Vier Bücher habe ich nun schon gelesen – das große Finale liegt also jetzt in knapp 600 Seiten vor mir und was soll ich sagen… ich bin hin und her gerissen. Nicht weil ich etwas Negatives daran auszusetzen hätte. Ich möchte diese Welt einfach nicht verlassen. Am Anfang verhält es sich so wie mit der Serie. Du wirst hineingeschmissen und musst zusehen wie du dich zurecht findest. Aber sobald du ein gewisses Gefühl für die Schreibweise, Figuren und deren Beziehung zueinander hast, möchtest du nicht aufhören es zu lesen. Mein Vorteil ist natürlich da ich durch das Spiel und Serie, einen gewissen Wissensvorsprung hätte, also ungefähr einordnen könnte was passiert. Aber halt auch nur ungefähr. Denn die ganzen Nebenhandlungen, die währenddessen ablaufen, machen das Ganze zu einem riesigen, voll gepackten Paket an Spannung, dass du nicht verschlossen in der Ecke stehen lassen kannst.

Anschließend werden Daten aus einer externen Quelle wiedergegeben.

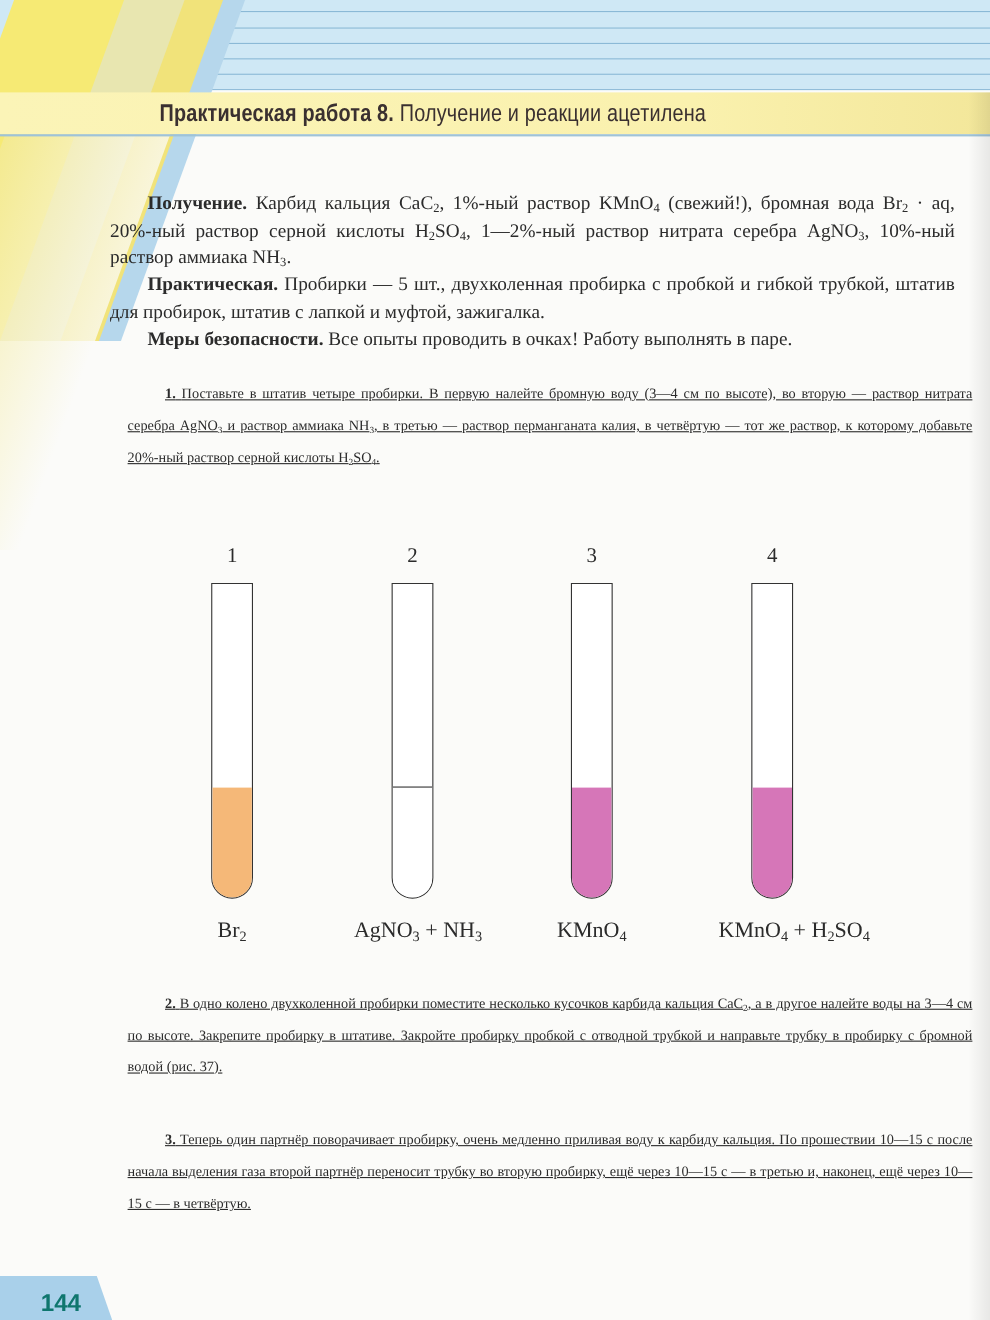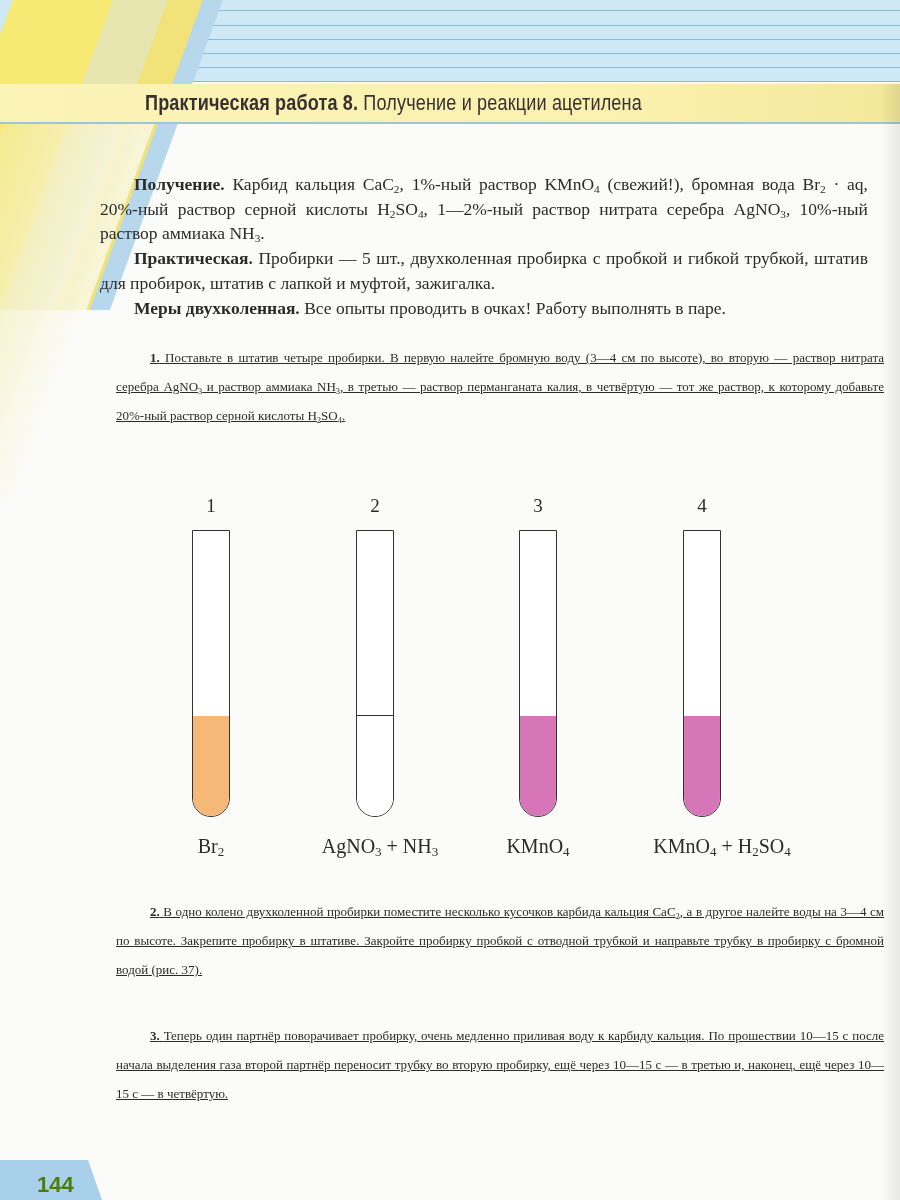--- a/index.html
+++ b/index.html
@@ -22,21 +22,21 @@
   .step { position:absolute; left:116px; width:768px; font-size:13px; line-height:29px; text-align:justify;text-decoration:underline; }
   .step .num { font-weight:bold; }
   sub { font-size:65%; vertical-align:-3px; line-height:0; }
   .tubes { position:absolute; left:0; top:490px; width:900px; height:380px; }
   .tube-num { position:absolute; top:5px; width:40px; text-align:center; font-size:19px; margin-left:-20px; }
   .tube { position:absolute; top:40px; width:38px; height:287px; border:1.5px solid #333; border-top:1.5px solid #333; border-radius:0 0 19px 19px; background:#fff; overflow:hidden; box-sizing:border-box; }
   .liquid { position:absolute; left:0; right:0; bottom:0; height:100px; }
   .liquid.clear { background:#fff; border-top:1.3px solid #333; }
   .tube-label { position:absolute; top:345px; font-size:20px; white-space:nowrap; transform:translateX(-50%); }
   .page-tab { position:absolute; left:0; top:1160px; width:102px; height:40px; background:#a9d0ea; clip-path:polygon(0 0, 88px 0, 102px 40px, 0 40px); }
-  .page-num { position:absolute; left:37px; top:1172px; font-family:"Liberation Sans", sans-serif; font-weight:bold; font-size:22px; color:#4d7c0f; }
+  .page-num { position:absolute; left:37px; top:1172px; font-family:"Liberation Sans", sans-serif; font-weight:bold; font-size:22px; color:#0f766e; }
 </style>
 </head>
 <body>
 
 <div class="top-band">
   <div class="top-line" style="top:10px"></div>
   <div class="top-line" style="top:25px"></div>
   <div class="top-line" style="top:39px"></div>
   <div class="top-line" style="top:53px"></div>
   <div class="top-line" style="top:67px"></div>
@@ -56,21 +56,21 @@
 
 <div class="para" style="top:172px">
   <span class="indent"></span><span class="lead">Получение.</span>
   <span>Карбид кальция CaC<sub>2</sub>, 1%-ный раствор KMnO<sub>4</sub> (свежий!), бромная вода Br<sub>2</sub> · aq, 20%-ный раствор серной кислоты H<sub>2</sub>SO<sub>4</sub>, 1—2%-ный раствор нитрата серебра AgNO<sub>3</sub>, 10%-ный раствор аммиака NH<sub>3</sub>.</span>
 </div>
 <div class="para" style="top:246px">
   <span class="indent"></span><span class="lead">Практическая.</span>
   <span>Пробирки — 5 шт., двухколенная пробирка с пробкой и гибкой трубкой, штатив для пробирок, штатив с лапкой и муфтой, зажигалка.</span>
 </div>
 <div class="para" style="top:296px">
-  <span class="indent"></span><span class="lead">Меры двухколенная.</span>
+  <span class="indent"></span><span class="lead">Меры безопасности.</span>
   <span>Все опыты проводить в очках! Работу выполнять в паре.</span>
 </div>
 
 <div class="step" style="top:343px">
   <span class="indent" style="display:inline-block;width:34px"></span><span class="num">1.</span>
   <span>Поставьте в штатив четыре пробирки. В первую налейте бромную воду (3—4 см по высоте), во вторую — раствор нитрата серебра AgNO<sub>3</sub> и раствор аммиака NH<sub>3</sub>, в третью — раствор перманганата калия, в четвёртую — тот же раствор, к которому добавьте 20%-ный раствор серной кислоты H<sub>2</sub>SO<sub>4</sub>.</span>
 </div>
 
 <div class="tubes">
   <div class="tube-num" style="left:211px">1</div>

Im Grunde geht es ja eigentlich „nur“ darum das der Meister (Geralt) seine Schülerin (Ciri) retten will. Beziehungsweise der komplette Fokus auf das Mädchen gerichtet ist, das die Welt retten, aber auch in den Ruin stürzen kann. Was aber nicht heißt, dass man stets und ständig nur verfolgt was sie tut. Das wäre auf einer Länge von 5 Bücher lächerlich. Auch hier – keine Spoiler. Das Erlebnis möchte ich euch nicht vorenthalten.
Darum nur noch eins:
Ich, Antonia Gundlach, verkünde hiermit feierlich, dass ich mich nicht mehr hinter Vorurteilen verstecken werde, wenn es darum geht Büchergenres zu bewerten. Es gibt so viele verdammt gute Bücher da draußen. Für jeden etwas dabei. Und ich, als vehement verweigernde Fantasy-Ablehnerin, wurde bekehrt. Ich hoffe, konnte euch ein wenig mit meiner entflammten Liebe für den Hexer anstecken. Und nun muss ich los mich auf dem Klo einschließen. Der 5. Band wartet.